Zu erledigende Aufgaben ::
a) Prüfen Sie, ob die folgenden Aussagen mit dem Ausgangstext übereinstimmen, und antworten Sie jeweils mit Ja oder Nein samt den ausschlaggebenden Worten des Textes als wörtlichem Zitat.
(i) Nach neuem Recht erhebt die Wohnungseigentümergemeinschaft die Entziehungsklage in eigenem Namen.
(ii) Die Entziehungsklage setzt weiterhin eine vorherige Beschlussfassung voraus.
(iii) Die Sonderregelung in § 18 Abs. 1 S. 2 WEG a.F. wurde durch eine neue Regelung ersetzt.
b) Geben Sie aus dem Ausgangstext alles ab „Das neue Recht“ bis hinunter zu „BT-Drucks 19/18791, S. 55.“ erneut wieder und ersetzen Sie dabei „Zweiergemeinschaften“ durch „kleinen Gemeinschaften“.

Ausgangstext ::
((
1. Anspruch statt Ausübungsberechtigung der Wohnungseigentümergemeinschaft

 

Rz. 79

Das neue Recht ordnet nunmehr nicht nur die Befugnis zur Ausübung des Entziehungsanspruchs, sondern diesen selbst der Wohnungseigentümergemeinschaft zu. Damit wird zugleich der unauflösliche Widerspruch zwischen § 19 Abs. 1 S. 1 WEG a.F. und § 19 Abs. 1 S. 2 WEG a.F. mit einander widersprechenden Normbefehlen aufgehoben. Eine Klage hat nunmehr die Wohnungseigentümergemeinschaft in eigenem Namen, nicht als gesetzliche Prozessstandschafterin der Wohnungseigentümer zu erheben. Die sich hieraus ergebenden praktischen Auswirkungen bestehen wohl nur darin, dass nunmehr auch in Zweiergemeinschaften bereits das Erkennntnisverfahren nicht von dem übrigen Wohnungseigentümer, sondern von der Wohnungseigentümergemeinschaft anzustrengen ist.[76] Konsequenterweise konnte die Sonderregelung in § 18 Abs. 1 S. 2 WEG a.F. ersatzlos entfallen.

[76] BT-Drucks 19/18791, S. 55.

2. Wegfall des Beschlusses nach § 18 Abs. 3 S. 1 WEG a.F.

a) Zulässigkeit der Entziehungsklage ohne Beschlussfassung

 

Rz. 80

Darüber hinaus entfällt mit dem Wegfall von § 18 Abs. 3 S. 1 WEG a.F. die vorgängige Beschlussfassung vor der Entziehungsklage. Die Klage, mit der die Gemeinschaft der Wohnungseigentümer die Veräußerung des Sondereigentums von einem Miteigentümer verlangt, ist somit auch ohne entsprechende Beschlussfassung zulässig. Dies wird das Entziehungsverfahren erheblich beschleunigen, da nun im Falle der Anfechtung nicht mehr der Ausgang der Beschlussklage abgewartet werden muss.[77]

[77] Hierzu OLG Hamburg v. 23.10.1987, WuM 1991, 310.
))
Extrahierte Daten ::
((
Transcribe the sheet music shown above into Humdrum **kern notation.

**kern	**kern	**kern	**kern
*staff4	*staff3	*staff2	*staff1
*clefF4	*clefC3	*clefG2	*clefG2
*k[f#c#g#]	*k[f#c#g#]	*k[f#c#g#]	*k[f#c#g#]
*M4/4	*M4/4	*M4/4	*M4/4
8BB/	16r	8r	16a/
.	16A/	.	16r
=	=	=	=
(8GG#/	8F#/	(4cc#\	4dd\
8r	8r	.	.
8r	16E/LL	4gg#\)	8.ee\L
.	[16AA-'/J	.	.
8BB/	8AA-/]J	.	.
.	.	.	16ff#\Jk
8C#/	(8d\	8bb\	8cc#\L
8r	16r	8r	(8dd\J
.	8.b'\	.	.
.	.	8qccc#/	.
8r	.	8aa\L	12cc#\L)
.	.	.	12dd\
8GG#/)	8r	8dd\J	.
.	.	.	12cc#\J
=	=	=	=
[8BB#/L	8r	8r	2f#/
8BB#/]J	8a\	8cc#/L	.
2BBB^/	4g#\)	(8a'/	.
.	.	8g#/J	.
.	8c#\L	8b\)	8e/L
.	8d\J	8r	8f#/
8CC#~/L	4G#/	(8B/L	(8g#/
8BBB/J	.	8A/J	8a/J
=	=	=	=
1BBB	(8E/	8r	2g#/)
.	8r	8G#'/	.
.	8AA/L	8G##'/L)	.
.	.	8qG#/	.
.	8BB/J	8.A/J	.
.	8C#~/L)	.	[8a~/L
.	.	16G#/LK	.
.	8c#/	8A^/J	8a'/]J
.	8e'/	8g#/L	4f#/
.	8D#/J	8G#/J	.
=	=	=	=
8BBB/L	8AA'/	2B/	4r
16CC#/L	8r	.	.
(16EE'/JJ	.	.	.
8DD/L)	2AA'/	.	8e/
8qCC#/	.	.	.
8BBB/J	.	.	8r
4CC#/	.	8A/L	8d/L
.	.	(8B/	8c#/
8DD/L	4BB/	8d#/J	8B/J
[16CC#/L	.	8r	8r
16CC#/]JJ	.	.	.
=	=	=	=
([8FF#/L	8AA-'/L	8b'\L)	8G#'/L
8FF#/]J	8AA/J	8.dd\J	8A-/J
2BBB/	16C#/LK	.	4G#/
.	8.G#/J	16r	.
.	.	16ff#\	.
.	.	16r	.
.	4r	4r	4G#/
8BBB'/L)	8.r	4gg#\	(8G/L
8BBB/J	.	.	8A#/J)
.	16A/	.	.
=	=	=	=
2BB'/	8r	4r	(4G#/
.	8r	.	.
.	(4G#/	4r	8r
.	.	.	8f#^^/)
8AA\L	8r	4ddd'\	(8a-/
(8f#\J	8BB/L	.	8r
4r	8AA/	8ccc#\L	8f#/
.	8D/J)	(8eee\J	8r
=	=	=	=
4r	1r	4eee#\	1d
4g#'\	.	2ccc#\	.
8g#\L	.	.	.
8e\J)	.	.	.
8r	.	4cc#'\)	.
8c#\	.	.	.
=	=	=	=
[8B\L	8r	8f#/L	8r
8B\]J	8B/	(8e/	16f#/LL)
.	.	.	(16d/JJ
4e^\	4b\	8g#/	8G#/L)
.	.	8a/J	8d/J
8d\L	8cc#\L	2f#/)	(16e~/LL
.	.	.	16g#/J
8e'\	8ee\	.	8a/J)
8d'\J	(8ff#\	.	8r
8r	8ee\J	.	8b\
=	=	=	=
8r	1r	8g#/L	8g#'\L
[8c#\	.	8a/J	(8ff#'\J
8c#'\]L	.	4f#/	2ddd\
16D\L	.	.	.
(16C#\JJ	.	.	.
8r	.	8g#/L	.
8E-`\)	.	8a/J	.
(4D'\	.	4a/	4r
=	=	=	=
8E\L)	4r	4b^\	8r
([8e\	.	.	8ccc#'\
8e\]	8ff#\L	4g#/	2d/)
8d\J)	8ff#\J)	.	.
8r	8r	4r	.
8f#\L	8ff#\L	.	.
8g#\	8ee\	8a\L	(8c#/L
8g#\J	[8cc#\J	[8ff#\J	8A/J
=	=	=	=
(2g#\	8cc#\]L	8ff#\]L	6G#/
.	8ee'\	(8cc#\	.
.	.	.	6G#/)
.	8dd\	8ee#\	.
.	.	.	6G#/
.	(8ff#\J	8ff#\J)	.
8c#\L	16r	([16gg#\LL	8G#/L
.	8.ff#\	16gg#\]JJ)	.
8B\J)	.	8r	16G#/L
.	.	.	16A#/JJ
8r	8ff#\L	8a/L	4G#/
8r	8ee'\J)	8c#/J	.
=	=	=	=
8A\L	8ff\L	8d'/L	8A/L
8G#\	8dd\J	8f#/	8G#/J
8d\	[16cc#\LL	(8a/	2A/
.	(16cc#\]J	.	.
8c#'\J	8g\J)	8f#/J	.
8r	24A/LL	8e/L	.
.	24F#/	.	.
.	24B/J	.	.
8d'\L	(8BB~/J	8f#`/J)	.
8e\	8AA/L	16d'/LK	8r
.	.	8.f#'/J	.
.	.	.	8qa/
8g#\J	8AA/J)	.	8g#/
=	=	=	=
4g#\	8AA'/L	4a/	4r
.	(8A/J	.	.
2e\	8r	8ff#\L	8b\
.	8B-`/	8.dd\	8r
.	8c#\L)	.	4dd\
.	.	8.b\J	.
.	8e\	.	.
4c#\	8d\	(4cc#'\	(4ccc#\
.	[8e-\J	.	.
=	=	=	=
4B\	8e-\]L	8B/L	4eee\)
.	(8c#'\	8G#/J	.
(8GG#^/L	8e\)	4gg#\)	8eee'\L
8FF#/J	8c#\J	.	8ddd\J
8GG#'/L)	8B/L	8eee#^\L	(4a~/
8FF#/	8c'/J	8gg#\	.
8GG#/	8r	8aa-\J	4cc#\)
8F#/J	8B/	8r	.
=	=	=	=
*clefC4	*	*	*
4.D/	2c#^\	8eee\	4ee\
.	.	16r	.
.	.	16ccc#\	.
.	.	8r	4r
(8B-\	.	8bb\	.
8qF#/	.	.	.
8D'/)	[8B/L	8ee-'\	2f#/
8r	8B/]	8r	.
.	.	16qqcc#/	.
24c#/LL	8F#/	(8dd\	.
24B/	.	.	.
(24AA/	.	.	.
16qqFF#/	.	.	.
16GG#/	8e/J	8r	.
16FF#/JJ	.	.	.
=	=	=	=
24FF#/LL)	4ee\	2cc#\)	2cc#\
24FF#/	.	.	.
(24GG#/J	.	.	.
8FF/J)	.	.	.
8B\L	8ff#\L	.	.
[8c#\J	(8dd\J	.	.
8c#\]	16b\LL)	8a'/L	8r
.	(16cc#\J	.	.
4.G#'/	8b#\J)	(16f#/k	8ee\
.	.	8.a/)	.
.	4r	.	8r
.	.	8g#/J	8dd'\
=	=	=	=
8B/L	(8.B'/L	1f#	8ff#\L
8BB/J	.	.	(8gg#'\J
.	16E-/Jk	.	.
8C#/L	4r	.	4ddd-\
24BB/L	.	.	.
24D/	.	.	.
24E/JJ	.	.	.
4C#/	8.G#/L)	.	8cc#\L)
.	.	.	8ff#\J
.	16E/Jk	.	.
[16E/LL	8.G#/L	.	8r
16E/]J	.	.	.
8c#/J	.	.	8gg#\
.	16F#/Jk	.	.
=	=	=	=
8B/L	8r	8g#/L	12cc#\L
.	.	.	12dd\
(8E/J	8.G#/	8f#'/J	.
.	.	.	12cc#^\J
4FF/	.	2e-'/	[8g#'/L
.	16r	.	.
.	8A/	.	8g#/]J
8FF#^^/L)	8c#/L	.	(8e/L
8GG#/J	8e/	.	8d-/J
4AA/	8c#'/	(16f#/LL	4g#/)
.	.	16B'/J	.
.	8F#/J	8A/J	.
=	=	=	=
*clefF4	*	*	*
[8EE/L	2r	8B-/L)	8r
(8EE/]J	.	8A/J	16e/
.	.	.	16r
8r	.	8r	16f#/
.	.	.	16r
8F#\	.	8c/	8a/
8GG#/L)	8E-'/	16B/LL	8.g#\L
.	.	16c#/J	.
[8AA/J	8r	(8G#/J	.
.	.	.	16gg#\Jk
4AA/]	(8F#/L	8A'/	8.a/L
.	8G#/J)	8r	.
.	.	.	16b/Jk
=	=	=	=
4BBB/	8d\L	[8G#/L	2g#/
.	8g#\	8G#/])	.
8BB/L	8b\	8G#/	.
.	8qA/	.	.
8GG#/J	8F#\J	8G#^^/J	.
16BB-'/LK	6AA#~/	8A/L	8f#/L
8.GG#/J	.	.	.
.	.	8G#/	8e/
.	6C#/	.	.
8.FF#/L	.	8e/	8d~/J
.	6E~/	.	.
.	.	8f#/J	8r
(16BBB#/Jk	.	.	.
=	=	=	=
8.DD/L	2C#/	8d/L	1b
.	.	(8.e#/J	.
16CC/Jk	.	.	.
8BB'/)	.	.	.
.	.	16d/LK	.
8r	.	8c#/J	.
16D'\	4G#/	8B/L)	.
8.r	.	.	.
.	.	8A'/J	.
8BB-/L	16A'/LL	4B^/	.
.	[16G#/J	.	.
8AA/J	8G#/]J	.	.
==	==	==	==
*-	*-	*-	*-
))
Ergebnisse ::
a)
(i) Ja: „Eine Klage hat nunmehr die Wohnungseigentümergemeinschaft in eigenem Namen, nicht als gesetzliche Prozessstandschafterin der Wohnungseigentümer zu erheben.“
(ii) Nein: „Die Klage, mit der die Gemeinschaft der Wohnungseigentümer die Veräußerung des Sondereigentums von einem Miteigentümer verlangt, ist somit auch ohne entsprechende Beschlussfassung zulässig.“
(iii) Nein: „Konsequenterweise konnte die Sonderregelung in § 18 Abs. 1 S. 2 WEG a.F. ersatzlos entfallen.“

b)
Das neue Recht ordnet nunmehr nicht nur die Befugnis zur Ausübung des Entziehungsanspruchs, sondern diesen selbst der Wohnungseigentümergemeinschaft zu. Damit wird zugleich der unauflösliche Widerspruch zwischen § 19 Abs. 1 S. 1 WEG a.F. und § 19 Abs. 1 S. 2 WEG a.F. mit einander widersprechenden Normbefehlen aufgehoben. Eine Klage hat nunmehr die Wohnungseigentümergemeinschaft in eigenem Namen, nicht als gesetzliche Prozessstandschafterin der Wohnungseigentümer zu erheben. Die sich hieraus ergebenden praktischen Auswirkungen bestehen wohl nur darin, dass nunmehr auch in kleinen Gemeinschaften bereits das Erkennntnisverfahren nicht von dem übrigen Wohnungseigentümer, sondern von der Wohnungseigentümergemeinschaft anzustrengen ist.[76] Konsequenterweise konnte die Sonderregelung in § 18 Abs. 1 S. 2 WEG a.F. ersatzlos entfallen.

[76] BT-Drucks 19/18791, S. 55.